Drought is one of the most challenging environmental factors inducing world-wide forest die-back and tree mortality. In this thesis, xylem embolism resistance (P50, i.e., the xylem water potential at 50% loss of hydraulic conductivity), cambium vitality and intervessel pit membrane thickness (TPM) was investigated to predict drought-induced lethal water potential in angiosperm tree species. A drought-rewatering experiment was conducted on five common European tree species, and lethal water potential was estimated based on the leaf photosynthetic recovery rate upon rewatering. Cambium ultrastructure during drought stress was visualized under light and transmission electron microscopy (TEM) in the root of C. avellana. Data on TPM and P50 was collected from a broad range of woody angiosperm species.
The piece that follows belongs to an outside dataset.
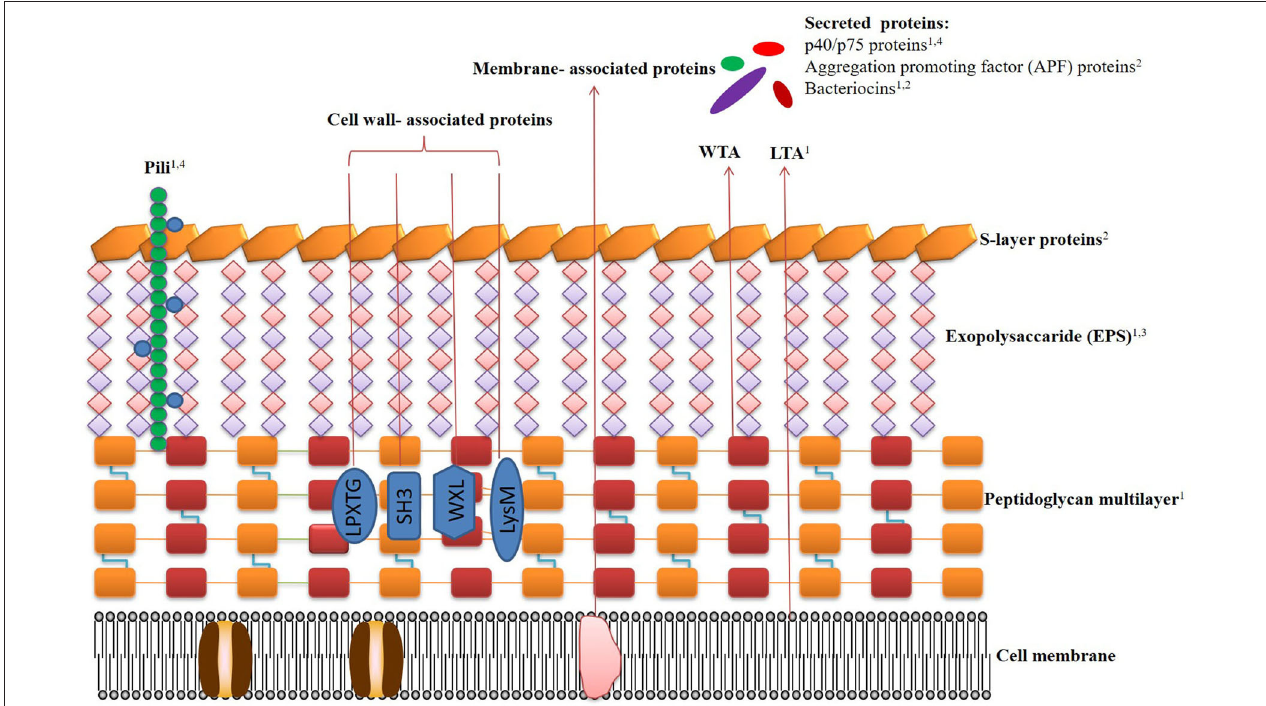
FIGURE 1 | Schematic representation of the cell surface architecture of Lactobacilli , the bilipidic cell membrane (CM) with embedded proteins is covered by a multilayered peptidoglycan (PG) shell decorated with lipoteichoic acids (LTA), wall teichoic acids (WTA), pili, proteins, and lipoproteins. Exopolysaccharides (EPS) form a thick covering closely associated with PG and are surrounded by an outer envelope of S-layer proteins. The beneficial effects of the paraprobiotics and postbiotics are denoted by numbers. (1) immunomodulatory effects; (2) antagonistic effects against pathogens; (3) anti-tumor effects; (4) preservation of intestinal barrier. Related references are as follows. Pili : immunomodulatory effects ( 46–48), preservation of intestinal barrier (46, 72). Protein p40/p75 : immunomodulatory effects (74), preservation of intestinal barrier (17, 75–78). Aggregation promoting factor (APF) proteins : antagonistic effects against pathogens (79–83). Bacteriocins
Fresh samples directly fixed for TEM was investigated from 71 species while non-fresh samples were from an additional 60 species. The lethal water potential of studied five species correlated with stem P99 (i.e., the xylem water potential at 99% loss of hydraulic conductivity, PLC). However, several plants that were drought-stressed beyond water potential at 100% PLC showed complete recovery, suggesting that the lethal water potential might be underestimated. C. avellana seedlings that were moderately water-stressed with water potential less negative than P50 (-2.0 MPa), showed intact cambial cells. In contrast, in severely drought-stressed seedlings with water potential more negative than P50, the cell membranes of cambial fusiform cells were detached from the cell wall, with shrunken and/or damaged cytoplasm. However, ray cambial cells remained alive for a longer period than fusiform cells. Death of cambial fusiform cells corresponded to more or less the lethal water potential of C. avellana, suggesting that drought-induced mortality of this species is closely associated with cambial death. A strong relationship betweenP50 and TPM was found on fresh material (r = 0.78, P < 0.01, n = 37), demonstrating that TPM measured on fresh samples provides one of the strongest wood anatomical correlates of drought-induced embolism in angiosperm.